HERE is the Wall Street Journal article, titled: "How Couples Handle Conflict Arising from Exercise" with a sub title of: "A Workout Ate My Marriage."
To sum up the article, it is about how some folks can become so consumed by a passion, or hobby, that it starts to bleed into your everyday life that your family and spousal relationships start to become compromised.
This article happens to center on a middle aged age group triathlete, Jordan Maxman, who is married with three kids. I see him as the typical triathlete since he is 46 years old (which is in the largest age group @ most large races) where he is married, has children who are no longer small, his career has been defined, the finances are no longer an issue, and buying an uber-expensive bike is not a big deal. Triathlon, since it is such a goal driven sport, seems to be filling that void of achieving that "higher success."
Except, based upon the article, he is running away from his family. No, he returns after he has belted out a 10 miler, but he is running away in terms of filling some void that is lacking in his marriage or his family. He is escaping into his "world."
Here are a few excerpts from the article that I felt stood out the loudest.
"His exercise regimen intensified about seven years ago, eventually hitting two hours each weekday and up to five or six hours each Saturday and Sunday. "It became a sore point," Mrs.

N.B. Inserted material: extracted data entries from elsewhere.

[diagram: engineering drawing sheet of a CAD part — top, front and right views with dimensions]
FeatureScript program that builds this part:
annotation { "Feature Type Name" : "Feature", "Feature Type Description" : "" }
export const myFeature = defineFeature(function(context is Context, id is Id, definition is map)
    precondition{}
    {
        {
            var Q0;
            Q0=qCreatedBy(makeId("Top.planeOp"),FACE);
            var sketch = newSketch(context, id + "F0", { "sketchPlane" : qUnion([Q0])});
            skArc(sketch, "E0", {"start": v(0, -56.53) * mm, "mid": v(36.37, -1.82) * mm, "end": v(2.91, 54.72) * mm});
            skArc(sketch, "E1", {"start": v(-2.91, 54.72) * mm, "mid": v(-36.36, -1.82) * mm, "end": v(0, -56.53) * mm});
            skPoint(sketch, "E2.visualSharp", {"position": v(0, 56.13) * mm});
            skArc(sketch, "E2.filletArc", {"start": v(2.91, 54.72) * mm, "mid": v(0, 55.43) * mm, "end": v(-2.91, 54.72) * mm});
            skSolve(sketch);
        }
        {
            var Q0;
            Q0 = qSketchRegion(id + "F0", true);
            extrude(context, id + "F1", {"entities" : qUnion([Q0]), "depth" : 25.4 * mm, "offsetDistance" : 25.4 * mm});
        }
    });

Waxman recalls. "I had three young kids and no family nearby. I heard myself badgering him: 'Family is really important. You need to be a part of their lives today.' "

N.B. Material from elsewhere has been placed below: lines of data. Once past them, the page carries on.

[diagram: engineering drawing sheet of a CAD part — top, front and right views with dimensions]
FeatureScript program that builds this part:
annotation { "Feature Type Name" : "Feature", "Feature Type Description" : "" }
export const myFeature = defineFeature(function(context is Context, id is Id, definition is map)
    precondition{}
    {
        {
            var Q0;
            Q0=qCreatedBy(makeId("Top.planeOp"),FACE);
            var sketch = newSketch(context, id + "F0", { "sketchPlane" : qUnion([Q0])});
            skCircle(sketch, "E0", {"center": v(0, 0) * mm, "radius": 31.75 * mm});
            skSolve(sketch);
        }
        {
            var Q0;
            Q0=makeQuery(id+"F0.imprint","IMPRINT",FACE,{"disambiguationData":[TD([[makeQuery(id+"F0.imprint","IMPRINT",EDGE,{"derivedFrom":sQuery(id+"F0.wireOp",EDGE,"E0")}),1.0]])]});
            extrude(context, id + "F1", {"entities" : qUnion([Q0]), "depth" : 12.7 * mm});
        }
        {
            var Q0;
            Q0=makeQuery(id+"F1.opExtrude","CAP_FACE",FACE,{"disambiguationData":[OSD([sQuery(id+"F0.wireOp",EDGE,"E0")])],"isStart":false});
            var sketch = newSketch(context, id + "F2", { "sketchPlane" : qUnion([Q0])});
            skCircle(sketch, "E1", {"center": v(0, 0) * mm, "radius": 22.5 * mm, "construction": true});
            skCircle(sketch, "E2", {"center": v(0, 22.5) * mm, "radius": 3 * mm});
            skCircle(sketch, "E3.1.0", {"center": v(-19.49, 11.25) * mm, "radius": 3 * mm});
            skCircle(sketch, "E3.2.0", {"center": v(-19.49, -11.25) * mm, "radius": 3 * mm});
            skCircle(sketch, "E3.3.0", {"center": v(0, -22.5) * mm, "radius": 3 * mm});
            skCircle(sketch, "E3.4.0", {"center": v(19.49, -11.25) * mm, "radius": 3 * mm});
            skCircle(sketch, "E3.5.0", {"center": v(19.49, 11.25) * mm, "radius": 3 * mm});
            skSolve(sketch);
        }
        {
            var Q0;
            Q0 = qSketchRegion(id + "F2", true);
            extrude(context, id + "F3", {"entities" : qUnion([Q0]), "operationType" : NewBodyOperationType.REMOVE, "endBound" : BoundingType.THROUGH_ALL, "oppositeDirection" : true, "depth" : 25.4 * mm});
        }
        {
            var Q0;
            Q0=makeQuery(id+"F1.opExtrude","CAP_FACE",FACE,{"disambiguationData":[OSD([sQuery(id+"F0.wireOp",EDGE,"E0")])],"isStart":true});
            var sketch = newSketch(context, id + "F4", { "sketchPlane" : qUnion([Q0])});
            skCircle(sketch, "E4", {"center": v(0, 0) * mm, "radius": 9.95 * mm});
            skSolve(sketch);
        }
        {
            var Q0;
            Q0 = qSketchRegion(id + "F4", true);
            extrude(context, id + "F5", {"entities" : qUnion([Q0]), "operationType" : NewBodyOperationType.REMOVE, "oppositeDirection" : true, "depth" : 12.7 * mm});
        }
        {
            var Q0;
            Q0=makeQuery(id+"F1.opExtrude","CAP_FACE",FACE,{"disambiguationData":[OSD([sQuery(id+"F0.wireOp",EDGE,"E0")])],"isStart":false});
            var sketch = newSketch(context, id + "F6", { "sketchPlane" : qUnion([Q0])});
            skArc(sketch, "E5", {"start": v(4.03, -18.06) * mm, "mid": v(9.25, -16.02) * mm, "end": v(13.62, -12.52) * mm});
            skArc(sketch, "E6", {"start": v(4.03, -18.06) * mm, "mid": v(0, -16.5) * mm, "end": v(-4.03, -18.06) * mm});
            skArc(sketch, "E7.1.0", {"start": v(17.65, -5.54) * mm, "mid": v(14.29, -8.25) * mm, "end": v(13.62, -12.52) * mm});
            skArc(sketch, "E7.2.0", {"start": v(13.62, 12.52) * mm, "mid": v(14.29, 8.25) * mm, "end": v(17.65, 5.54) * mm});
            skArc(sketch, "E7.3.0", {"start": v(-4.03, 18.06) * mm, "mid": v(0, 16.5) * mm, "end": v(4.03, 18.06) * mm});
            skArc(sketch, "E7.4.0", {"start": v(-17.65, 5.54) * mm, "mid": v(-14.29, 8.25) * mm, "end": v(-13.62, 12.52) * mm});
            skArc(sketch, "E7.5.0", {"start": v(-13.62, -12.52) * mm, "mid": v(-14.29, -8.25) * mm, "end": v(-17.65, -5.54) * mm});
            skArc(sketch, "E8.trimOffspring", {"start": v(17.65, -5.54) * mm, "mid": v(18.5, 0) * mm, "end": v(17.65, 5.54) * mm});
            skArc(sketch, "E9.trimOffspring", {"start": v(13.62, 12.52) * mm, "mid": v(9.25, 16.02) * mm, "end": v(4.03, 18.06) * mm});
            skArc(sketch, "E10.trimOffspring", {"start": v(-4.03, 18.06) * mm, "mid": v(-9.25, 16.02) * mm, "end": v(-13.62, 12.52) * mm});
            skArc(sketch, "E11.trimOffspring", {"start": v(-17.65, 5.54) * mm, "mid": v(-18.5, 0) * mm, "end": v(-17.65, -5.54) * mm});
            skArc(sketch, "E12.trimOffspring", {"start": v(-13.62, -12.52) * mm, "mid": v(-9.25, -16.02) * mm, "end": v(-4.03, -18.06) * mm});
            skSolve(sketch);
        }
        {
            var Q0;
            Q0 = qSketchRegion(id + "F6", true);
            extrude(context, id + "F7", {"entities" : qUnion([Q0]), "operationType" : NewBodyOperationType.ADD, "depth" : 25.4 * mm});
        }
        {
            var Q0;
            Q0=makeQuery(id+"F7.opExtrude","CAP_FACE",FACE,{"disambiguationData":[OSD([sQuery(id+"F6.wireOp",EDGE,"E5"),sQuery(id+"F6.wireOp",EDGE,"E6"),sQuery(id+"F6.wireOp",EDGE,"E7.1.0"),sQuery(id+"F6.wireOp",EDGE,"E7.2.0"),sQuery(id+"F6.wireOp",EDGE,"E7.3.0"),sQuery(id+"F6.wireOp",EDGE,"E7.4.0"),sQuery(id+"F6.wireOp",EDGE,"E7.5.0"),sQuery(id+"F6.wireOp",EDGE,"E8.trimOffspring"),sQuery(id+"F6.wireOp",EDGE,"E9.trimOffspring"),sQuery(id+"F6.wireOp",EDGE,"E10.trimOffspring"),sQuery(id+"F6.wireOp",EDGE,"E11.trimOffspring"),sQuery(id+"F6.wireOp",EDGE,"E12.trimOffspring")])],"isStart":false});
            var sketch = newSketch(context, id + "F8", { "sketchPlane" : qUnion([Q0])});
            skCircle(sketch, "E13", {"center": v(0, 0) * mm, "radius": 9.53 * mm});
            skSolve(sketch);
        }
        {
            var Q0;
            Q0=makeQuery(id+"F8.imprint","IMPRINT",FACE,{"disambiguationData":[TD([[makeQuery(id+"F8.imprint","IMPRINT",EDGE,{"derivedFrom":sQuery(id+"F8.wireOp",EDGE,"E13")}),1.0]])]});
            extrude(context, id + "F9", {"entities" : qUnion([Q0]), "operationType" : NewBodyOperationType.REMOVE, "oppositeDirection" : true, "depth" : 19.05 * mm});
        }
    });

"As for Mr. Waxman, he honors certain rules: Dinner with his family every Friday night. A date with his wife every Saturday night. And as often as possible, he turns competitions into family trips. "I make sure there's enough vacation time with the family," he says."
Ok, I am not going to go on and bash the guy, since that is his life and this is his family arrangement. I am sure someone would look @ my lifestyle choices and think that I am NUTS! (I will say I am, but in a good way ;) )
I think this article points out the obvious to us endurance athletes who take these sports a bit more seriously: BALANCE.
I will admit, what I read in that article hit home in a big way and I am guilty as charged for a lot of what he pulls.
Except! I am not married and I do not have children. I do live with my girlfriend and that in a way is no different than being married, so that is an obligation that I need to honor. But other than that, I don't have a lot tying me down other than my job and a mortgage on my condo.
But what about that obligation to my girlfriend and my job and my friends and my parents and my three siblings? I can't blow off work to go and train. That wouldn't end well. I do know that I sacrifice a lot of time with my girlfriend and friends to train.
Its a HUGE struggle!
Another big point of the article was on "THE END."
"Among endurance athletes, though, resentment on the part of spouses is a common topic. The phenomenon may develop into what Pete Simon, an Arizona psychologist, triathlon coach and blogger, calls "Divorce by Triathlon." "I often wonder how many lonely wives, husbands, children of triathletes are out there wondering when the insanity is going to end," he wrote."
When is this going to end for me? That is the guilt part. I will admit this:
I AM A NARCISSIST!
With Triathlon, especially when you are hitting the big leagues with the Half Iron and Full Ironman distances, you sorta HAVE to be! Especially if you want to do it right.
It's a lifestyle choice. This is not an easy sport and you can't train for 5 hours a week and expect to continue to improve. I am NO different than Mr. Waxman in this article, other than having no children. All of my "vacations" this year are happening because of triathlon. I am heading to Galveston in April for a long weekend for a Half Ironman. A long weekend in May and June will be spent up in Lake Placid for training camps. A full week will be spent in July at Lake Placid FOR Ironman Lake Placid.
Do you know how much money I am dropping on this sport this year alone? I won't reveal a total, but its going to be a LOT. Has this sport consumed my life? You betcha!
So now back to the "when is the insanity going to end."
I don't know....
The definition of an addict is as follows:
"To occupy (oneself) with or involve (oneself) in something habitually or compulsively."
The other dangerous thing about this sport are the different "levels" as I call them. You start out with the sprint distance. Then you do the olympic distance, followed by the Half Ironman followed by the big kahuna Ironman distance. (not even going to mention the double or triple Ironman) Its like a freaking video game where you "level up" until you win the game.
What happens when you have reached the last level? *cough* Ironman *cough*
What is next? Either your body becomes so conditioned that you can complete multiple Ironman races a year on 4 hours of training a week (yeah, right!) , or you scale this "hobby" back.
This is my fourth full season of this sport, and for how much I love it and it drives me to become a better person, unless I find a large suitcase of cash and can quit my job, time will always be my enemy.
I would like to have a family in the future. This is why I am doing this whole "triathlon thing" now since I am young @ 28 years old. I can already see that being a full time working individual with a wife and kids, that that would have to be #1. Triathlon would need to be scaled WAY back. Fitness will alway be a part of my life! I do NOT want to wind up as Mr. Waxman from the article.
So when do you draw the line and say "This is my limit with (insert sport here)."